If you want to share your Rainbow object with someone who might not be using Python, consider sharing a `.rainbow.fits` file. This is a normal FITS file that many astronomers will have a way of reading. The primary extension has no data but a header that might contain some metadata. The three other extensions `fluxlike`, `wavelike`, and `timelike` contain quantities that have shapes of `(nwave, ntime)`, `(nwave)`, `(ntime)`, respectively.

In [None]:
simulated.save("example-datasets/chromatic/test.rainbow.fits")

### `xarray`-based ERS format (`*.xc`)
`chromatic` can write out to the standard `xarray`-based format described above.
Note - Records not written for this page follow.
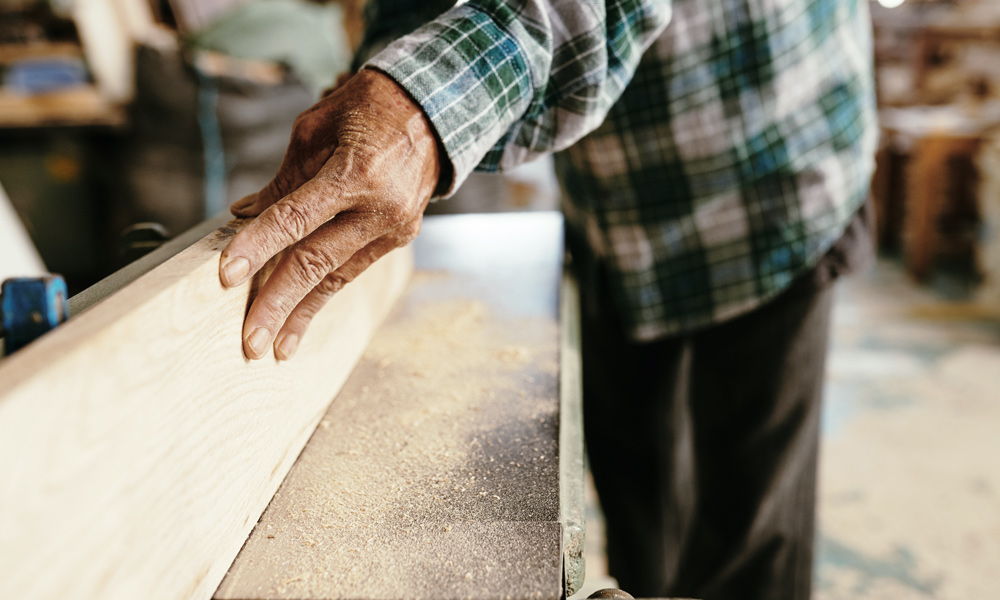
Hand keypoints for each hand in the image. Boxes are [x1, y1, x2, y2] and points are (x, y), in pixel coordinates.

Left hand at [218, 69, 440, 359]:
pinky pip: (352, 269)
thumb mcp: (316, 130)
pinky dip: (324, 293)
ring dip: (302, 313)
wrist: (433, 112)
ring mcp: (394, 227)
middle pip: (317, 262)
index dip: (258, 247)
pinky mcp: (398, 237)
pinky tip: (301, 319)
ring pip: (337, 278)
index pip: (296, 218)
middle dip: (279, 304)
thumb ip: (283, 180)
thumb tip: (245, 215)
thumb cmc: (368, 109)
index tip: (226, 276)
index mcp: (357, 172)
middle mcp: (380, 207)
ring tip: (275, 347)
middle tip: (250, 342)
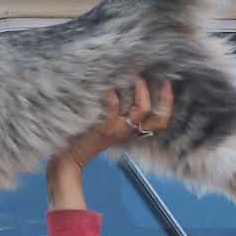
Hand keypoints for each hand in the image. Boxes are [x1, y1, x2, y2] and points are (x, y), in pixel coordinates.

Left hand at [47, 76, 173, 209]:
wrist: (68, 158)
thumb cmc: (84, 138)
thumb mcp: (107, 127)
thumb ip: (118, 112)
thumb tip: (124, 84)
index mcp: (130, 132)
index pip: (160, 122)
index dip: (167, 103)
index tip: (166, 83)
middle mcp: (127, 132)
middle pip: (158, 118)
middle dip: (160, 95)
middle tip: (149, 77)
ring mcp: (117, 130)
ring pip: (141, 109)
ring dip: (140, 90)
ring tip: (133, 77)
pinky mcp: (103, 128)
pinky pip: (113, 105)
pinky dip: (111, 94)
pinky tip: (106, 88)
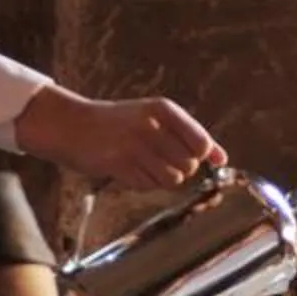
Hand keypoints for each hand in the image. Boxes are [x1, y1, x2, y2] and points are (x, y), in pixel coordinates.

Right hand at [18, 87, 224, 189]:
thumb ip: (192, 137)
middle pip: (189, 166)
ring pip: (172, 179)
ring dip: (161, 178)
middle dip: (178, 168)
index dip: (197, 156)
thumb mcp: (157, 119)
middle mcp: (151, 125)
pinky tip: (128, 168)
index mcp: (164, 109)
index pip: (202, 144)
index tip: (183, 152)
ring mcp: (134, 145)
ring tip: (143, 164)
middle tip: (156, 157)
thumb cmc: (121, 123)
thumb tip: (223, 159)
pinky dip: (142, 183)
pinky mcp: (119, 164)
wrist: (73, 125)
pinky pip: (148, 186)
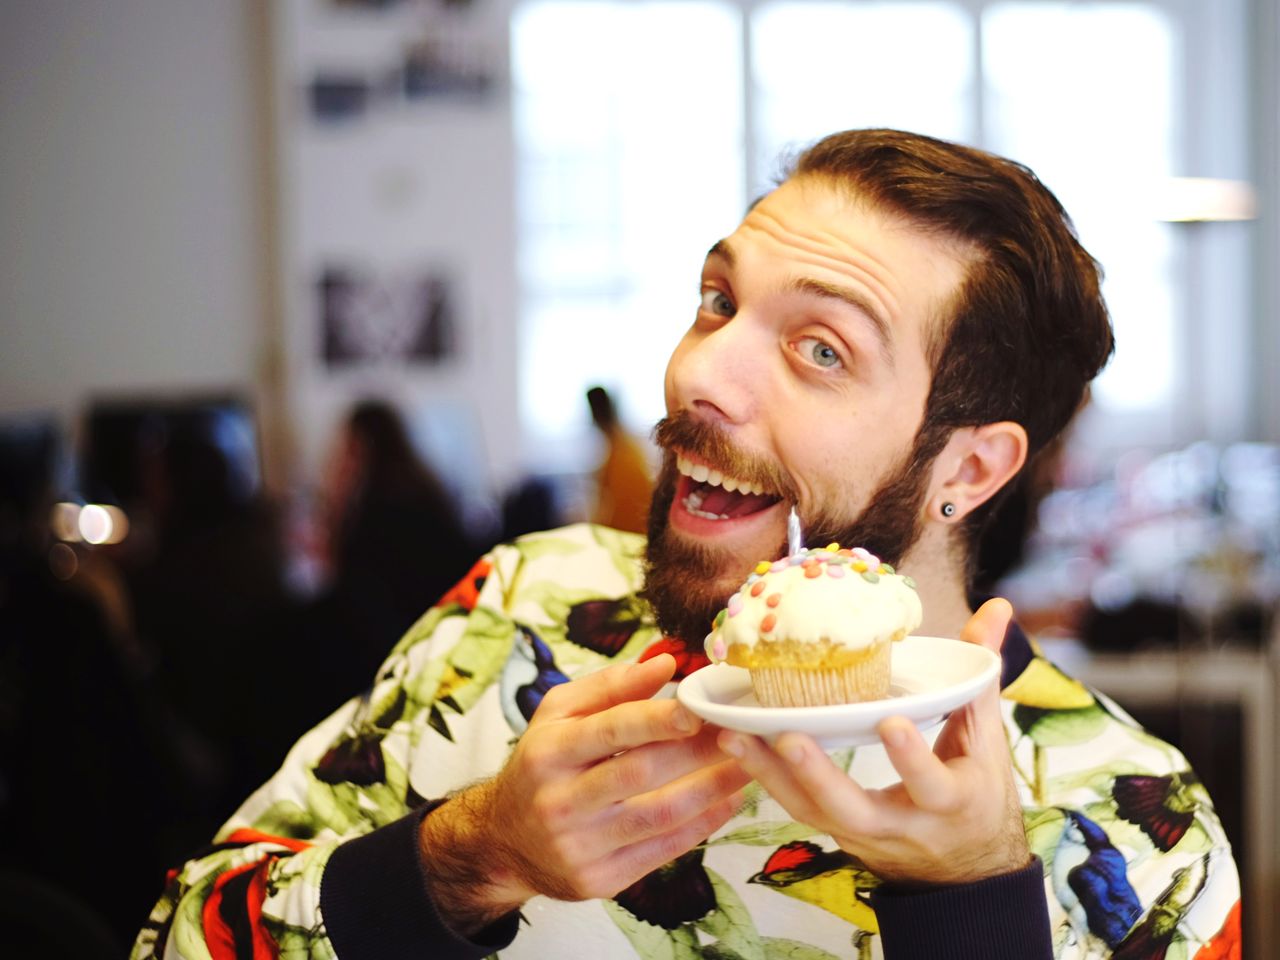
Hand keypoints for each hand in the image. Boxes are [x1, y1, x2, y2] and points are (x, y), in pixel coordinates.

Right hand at [420, 653, 749, 933]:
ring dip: (712, 789)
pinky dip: (702, 826)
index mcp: (547, 752)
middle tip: (739, 731)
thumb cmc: (541, 764)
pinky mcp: (599, 881)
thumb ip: (610, 686)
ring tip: (748, 766)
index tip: (699, 708)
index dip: (657, 719)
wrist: (504, 841)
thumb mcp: (558, 715)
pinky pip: (662, 851)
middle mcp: (559, 801)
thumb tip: (665, 665)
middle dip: (698, 751)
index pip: (610, 731)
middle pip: (640, 772)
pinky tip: (728, 803)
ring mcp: (579, 846)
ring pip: (658, 815)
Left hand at [718, 599, 1029, 886]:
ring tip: (734, 735)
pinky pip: (796, 808)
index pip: (933, 785)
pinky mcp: (834, 833)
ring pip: (812, 812)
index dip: (912, 759)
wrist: (965, 872)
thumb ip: (982, 672)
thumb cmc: (976, 792)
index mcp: (951, 801)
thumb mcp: (987, 738)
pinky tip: (735, 745)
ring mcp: (863, 835)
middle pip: (855, 809)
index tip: (892, 722)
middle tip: (788, 737)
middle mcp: (903, 826)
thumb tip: (997, 605)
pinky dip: (765, 778)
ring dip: (771, 774)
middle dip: (820, 776)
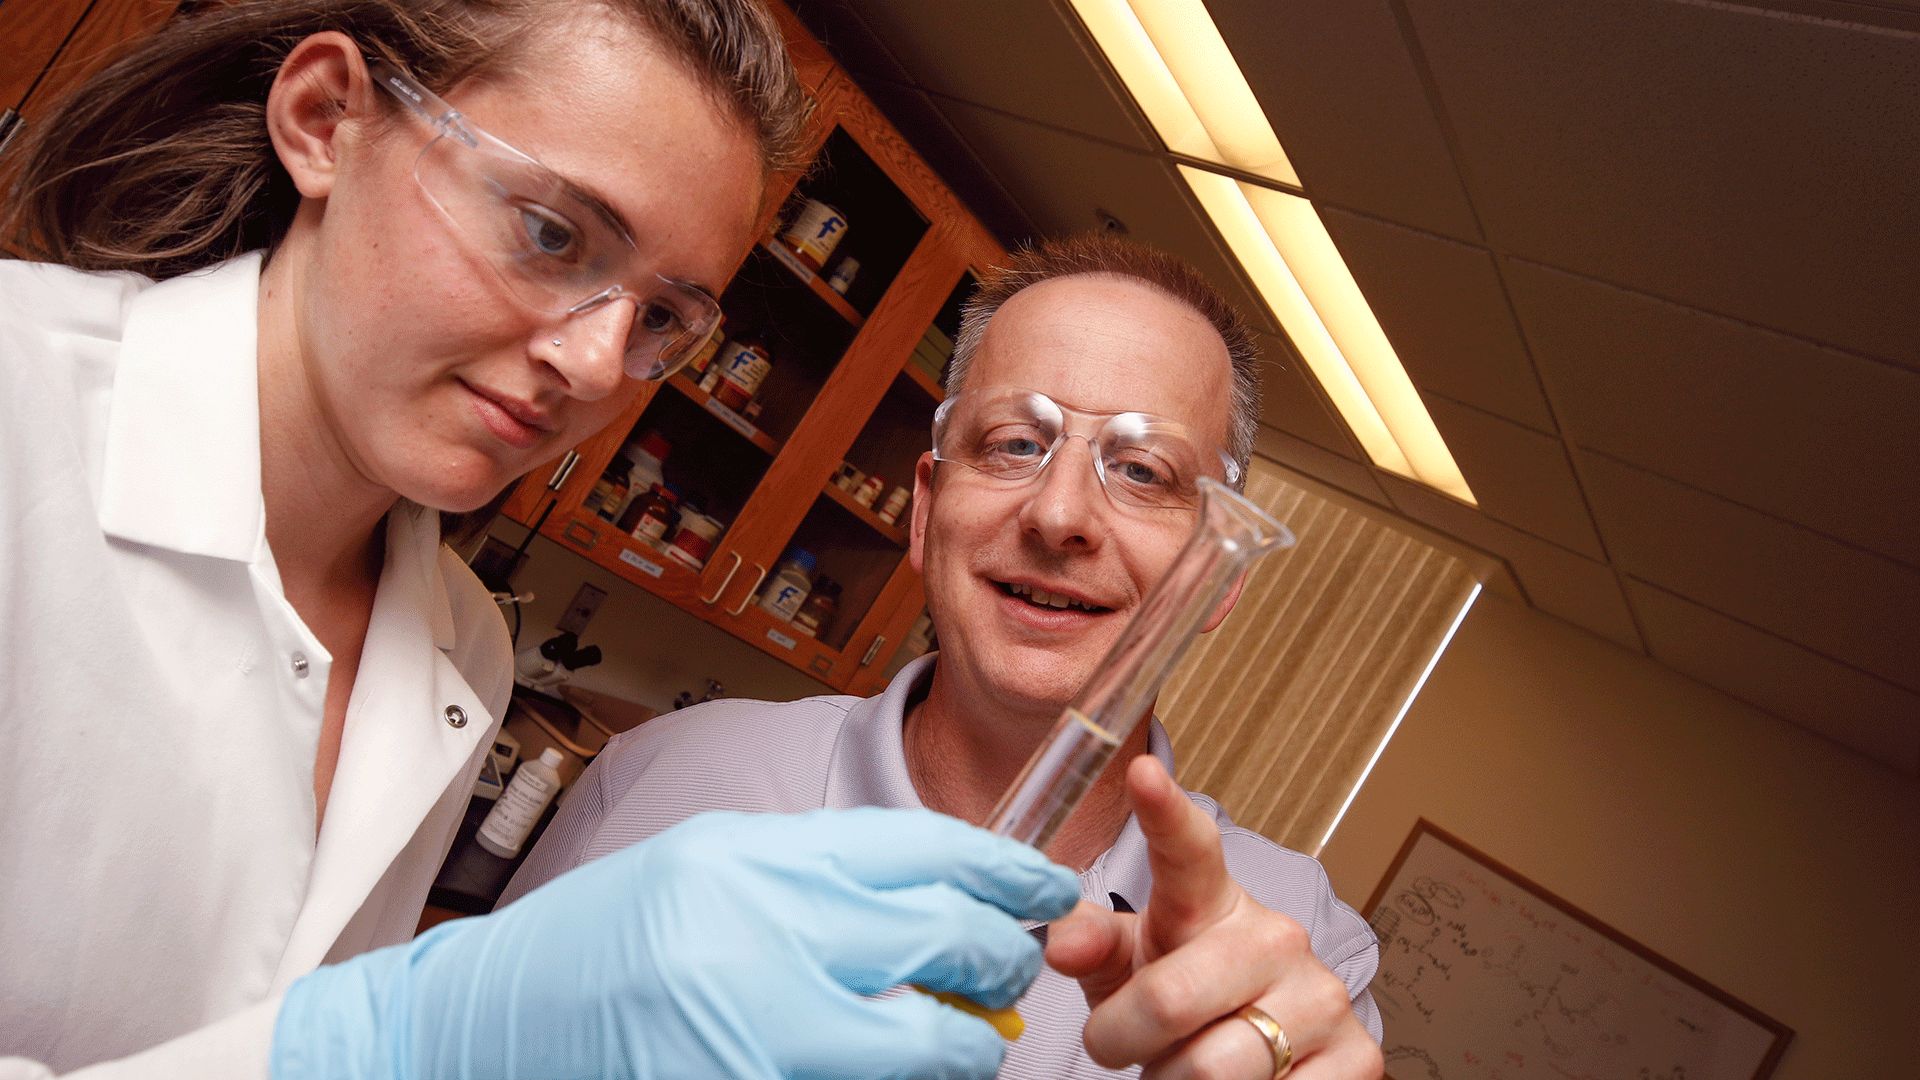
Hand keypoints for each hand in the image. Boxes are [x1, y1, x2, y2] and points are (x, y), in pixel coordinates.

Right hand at [271, 808, 1081, 1079]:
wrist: (481, 1026)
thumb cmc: (599, 945)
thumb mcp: (712, 869)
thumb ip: (823, 881)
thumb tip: (946, 901)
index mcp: (751, 860)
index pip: (921, 851)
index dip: (1004, 871)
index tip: (1049, 888)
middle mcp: (758, 939)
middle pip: (943, 945)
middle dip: (1000, 963)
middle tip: (1012, 972)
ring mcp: (755, 1034)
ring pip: (927, 1048)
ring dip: (963, 1050)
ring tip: (960, 1040)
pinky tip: (895, 1067)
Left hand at [1046, 756, 1383, 1079]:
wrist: (1261, 1058)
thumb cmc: (1184, 998)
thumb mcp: (1131, 964)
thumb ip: (1092, 944)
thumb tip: (1060, 943)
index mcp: (1212, 902)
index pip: (1189, 849)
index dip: (1164, 811)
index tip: (1141, 773)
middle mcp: (1277, 938)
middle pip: (1169, 1000)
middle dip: (1124, 1041)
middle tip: (1121, 1045)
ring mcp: (1325, 998)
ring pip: (1212, 1069)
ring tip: (1183, 1065)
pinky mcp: (1360, 1059)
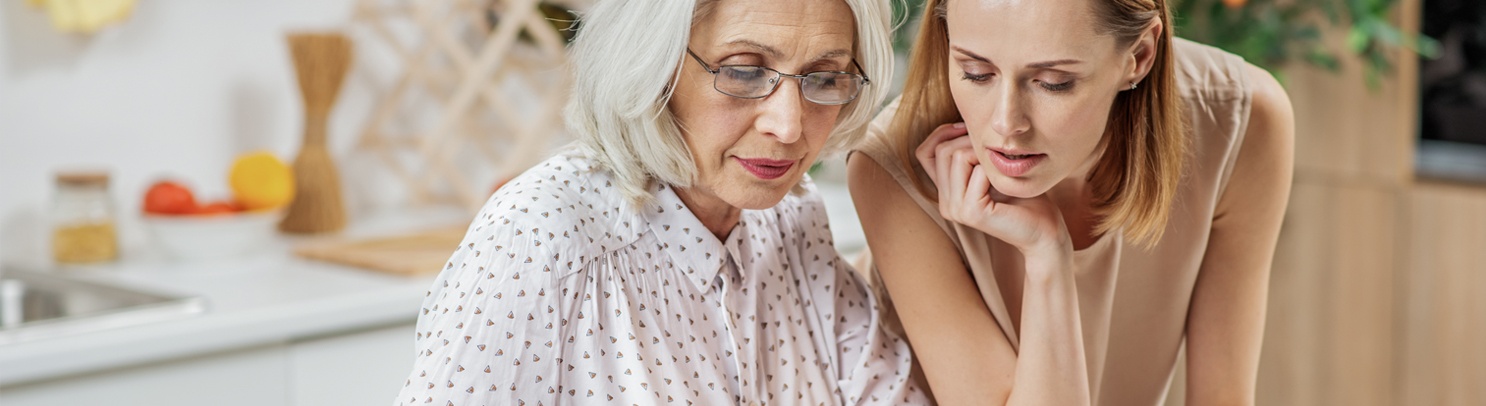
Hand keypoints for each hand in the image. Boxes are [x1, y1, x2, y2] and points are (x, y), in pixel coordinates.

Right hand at [915, 123, 1073, 262]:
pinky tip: (1005, 183)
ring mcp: (956, 210)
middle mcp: (945, 203)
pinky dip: (993, 169)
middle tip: (995, 151)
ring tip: (1000, 168)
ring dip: (982, 153)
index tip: (966, 127)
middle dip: (969, 141)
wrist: (1043, 228)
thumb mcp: (989, 166)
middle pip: (942, 150)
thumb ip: (968, 152)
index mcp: (945, 193)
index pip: (924, 152)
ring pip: (956, 156)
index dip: (941, 134)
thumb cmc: (1022, 194)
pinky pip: (976, 171)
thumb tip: (959, 120)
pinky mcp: (971, 212)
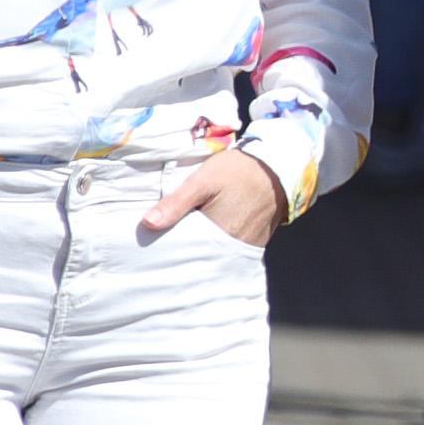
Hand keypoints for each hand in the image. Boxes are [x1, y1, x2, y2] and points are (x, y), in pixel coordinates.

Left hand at [140, 147, 288, 251]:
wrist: (276, 167)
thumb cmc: (237, 172)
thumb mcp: (202, 181)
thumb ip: (176, 203)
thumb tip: (148, 223)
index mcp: (218, 236)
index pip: (185, 252)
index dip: (169, 248)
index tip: (153, 244)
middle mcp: (233, 248)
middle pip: (200, 256)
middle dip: (183, 251)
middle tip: (164, 243)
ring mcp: (246, 247)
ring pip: (215, 254)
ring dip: (200, 249)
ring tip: (183, 239)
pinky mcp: (254, 243)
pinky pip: (229, 250)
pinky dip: (216, 245)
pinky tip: (206, 236)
These writers will generally raise warnings if important metadata is missing. 

In [None]:
spectra = simulated.save("example-datasets/xarray/stellar-spec.xc")

In [None]:
raw_lcs = simulated.save("example-datasets/xarray/raw-light-curves.xc")

In [21]:
fitted_lcs = simulated.save("example-datasets/xarray/fitted-light-curves.xc")

### generic text files (`*.txt`, `*.csv`)

Text files provide a more generally readable file format, even though they may be slower to read or write. This writer will create one giant text file that stacks the light curves for all wavelengths on top of each other (if the `group_by='wavelength'` keyword is set) or the spectra for all times on top of each other (if the `group_by='time'` keyword is set). The resulting text file should at least have columns that look like:
- `wavelength` for wavelength in microns
- `time` for time in days (preferably BJD$_{\rm TDB}$)
- `flux` for flux in any units
- `uncertainty` for flux uncertainties in the same units as `flux`

In [22]:
simulated.save("example-datasets/chromatic/test.rainbow.txt")

## Other File Formats

Naturally, you might want to use other readers or writers than have already been listed here, to be able to interpret outputs from other analyses or to output the inputs needed for various light curve analyses. We've already added a number of custom readers and writers. Here are the currently available file formats:

In [23]:
from chromatic import available_readers, available_writers

In [None]:
list(available_readers)

In [None]:
list(available_writers)

If you would like a reader and/or writer for a format that doesn't exist above, please either [submit an Issue](../github#Should-I-submit-an-Issue-to-the-chromatic-GitHub-repository?) to discuss its creation or see [Designing New 🌈 Features ](../designing) to learn how to add it yourself. We've invested effort in trying to make it as easy as possible to develop readers/writers for new formats, so please don't hesitate to ask for something to be added. It's really not that hard to add something new.